Keoladeo Ghana Bird, Sanctuary,
Bharatpur, Rajasthan is one of the most spectacular water-bird
sanctuaries in the world and offers a magnificent display of indigenous
breeding birds and winter migrants.
The sub-tropical climate in the
sanctuary together with its extensive aquatic vegetation and profusion
of trees provide ideal conditions for nesting. Soon after the south-west
Monsoon, Indian water- birds like cormorants, darters (snake- birds),
spoonbills, white ibises egrets, the grey heron, the painted stork, the
open- billed stork begin to nest usually in congested, mixed colonies,
on trees partly submerged in water. The nesting colonies are mainly
sited in the hundreds of acacia (babul) trees that, dot the marsh.

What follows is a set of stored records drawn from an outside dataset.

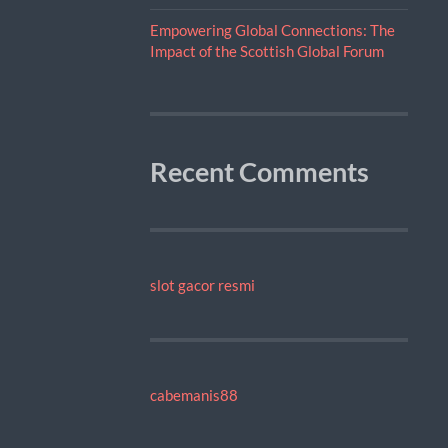
Empowering Global Connections: The
Impact of the Scottish Global Forum
Recent Comments
slot gacor resmi
cabemanis88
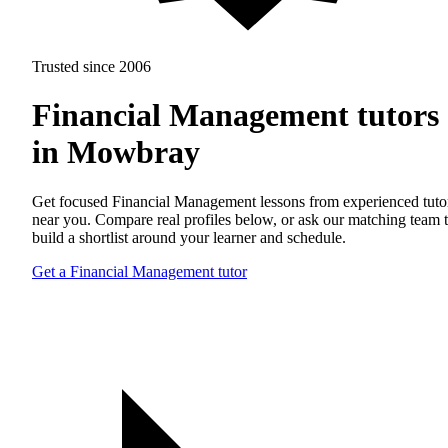
Trusted since 2006
Financial Management tutors
in Mowbray
Get focused Financial Management lessons from experienced tuto
near you. Compare real profiles below, or ask our matching team 
build a shortlist around your learner and schedule.
Get a Financial Management tutor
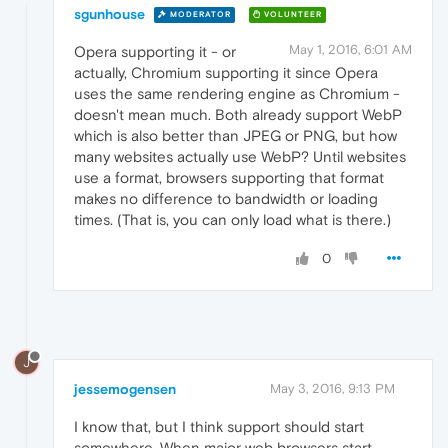
sgunhouse
MODERATOR
VOLUNTEER
May 1, 2016, 6:01 AM
Opera supporting it - or
actually, Chromium supporting it since Opera
uses the same rendering engine as Chromium -
doesn't mean much. Both already support WebP
which is also better than JPEG or PNG, but how
many websites actually use WebP? Until websites
use a format, browsers supporting that format
makes no difference to bandwidth or loading
times. (That is, you can only load what is there.)
0
J
jessemogensen
May 3, 2016, 9:13 PM
I know that, but I think support should start
somewhere. When major web browsers start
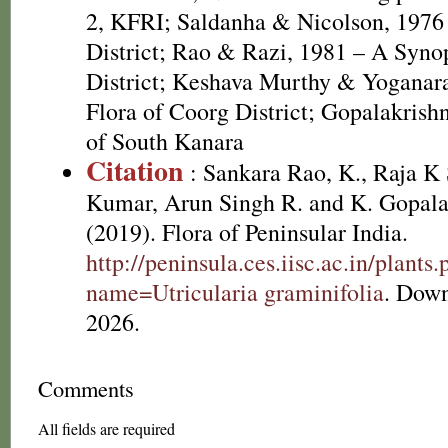
2, KFRI; Saldanha & Nicolson, 1976 
District; Rao & Razi, 1981 – A Syno
District; Keshava Murthy & Yoganar
Flora of Coorg District; Gopalakrish
of South Kanara
Citation
: Sankara Rao, K., Raja 
Kumar, Arun Singh R. and K. Gopala
(2019). Flora of Peninsular India.
http://peninsula.ces.iisc.ac.in/plants
name=Utricularia graminifolia
. Down
2026.
Comments
All fields are required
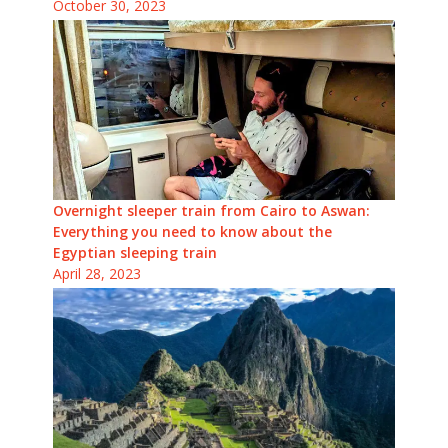
October 30, 2023
Overnight sleeper train from Cairo to Aswan:
Everything you need to know about the
Egyptian sleeping train
April 28, 2023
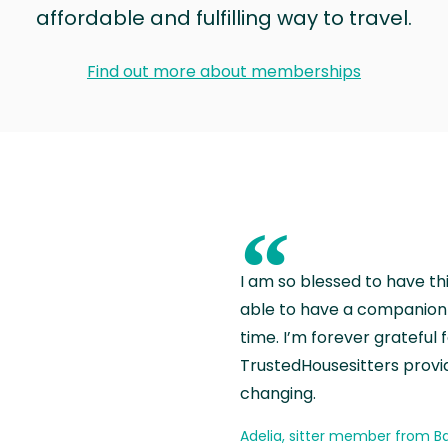
affordable and fulfilling way to travel.
Find out more about memberships
“
I am so blessed to have th
able to have a companion 
time. I’m forever grateful 
TrustedHousesitters provides
changing.
Adelia, sitter member from Ba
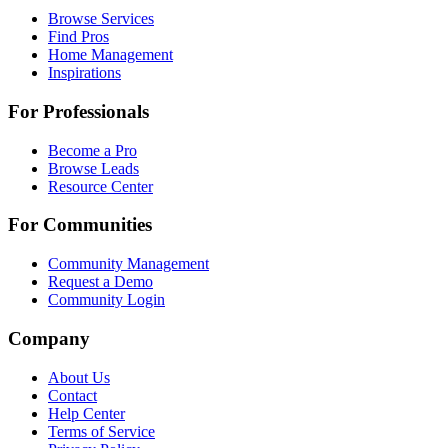
Browse Services
Find Pros
Home Management
Inspirations
For Professionals
Become a Pro
Browse Leads
Resource Center
For Communities
Community Management
Request a Demo
Community Login
Company
About Us
Contact
Help Center
Terms of Service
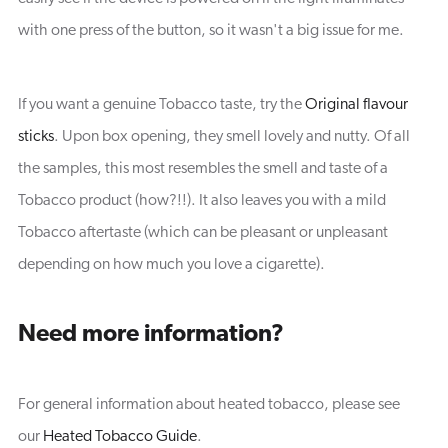
with one press of the button, so it wasn't a big issue for me.
If you want a genuine Tobacco taste, try the
Original flavour
sticks
. Upon box opening, they smell lovely and nutty. Of all
the samples, this most resembles the smell and taste of a
Tobacco product (how?!!). It also leaves you with a mild
Tobacco aftertaste (which can be pleasant or unpleasant
depending on how much you love a cigarette).
Need more information?
For general information about heated tobacco, please see
our
Heated Tobacco Guide
.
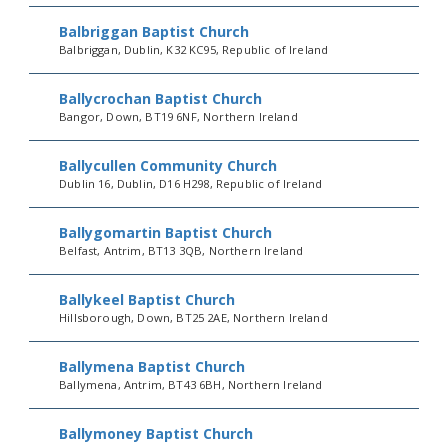
Balbriggan Baptist Church
Balbriggan, Dublin, K32 KC95, Republic of Ireland
Ballycrochan Baptist Church
Bangor, Down, BT19 6NF, Northern Ireland
Ballycullen Community Church
Dublin 16, Dublin, D16 H298, Republic of Ireland
Ballygomartin Baptist Church
Belfast, Antrim, BT13 3QB, Northern Ireland
Ballykeel Baptist Church
Hillsborough, Down, BT25 2AE, Northern Ireland
Ballymena Baptist Church
Ballymena, Antrim, BT43 6BH, Northern Ireland
Ballymoney Baptist Church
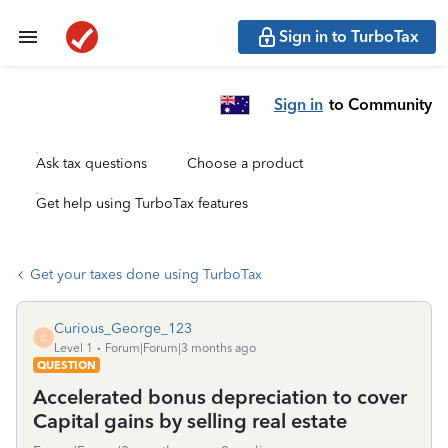
Sign in to TurboTax
Sign in
to Community
Ask tax questions
Choose a product
Get help using TurboTax features
Get your taxes done using TurboTax
Curious_George_123
C
Level 1
Forum|Forum|3 months ago
QUESTION
Accelerated bonus depreciation to cover
Capital gains by selling real estate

By the time the north-east monsoon
and the winter arrive, these birds have raised several broods and
generally reached the end of their strenuous breeding enterprise.
They are now free to fly over to feeding grounds close by or far away.
In winter, migratory birds arrive
from regions as distant as Russia (Siberia) and northern Europe by
November. The magnificent Siberian crane and a variety of duck, geese,
sandpipers, plovers and others descend in vast numbers on the large,
shallow sheets of water in Ghana and spend a few months around feeding
grounds, wintering with us. They return to their homes in the cold north
by the end of February.
Some indigenous water-birds that have
completed their breeding enterprise elsewhere in India also migrate to
the Ghana Sanctuary. For instance, among the three kinds of pelicans
found in the sanctuary in December, the rosy and the Dalmatian pelicans
are migrants from outside the country, but the third, the grey pelican,
breeds in India itself. The indigenous birds commence their nesting
enterprise by mid- September and depart by about March.
In view of the wide range and the
large number of water-birds found in the Ghana Bird Sanctuary, the
well-known National Audubon Society of U.S.A. has chosen this Sanctuary
to hold its Ecology Work shop from February 9 to 11, 1976.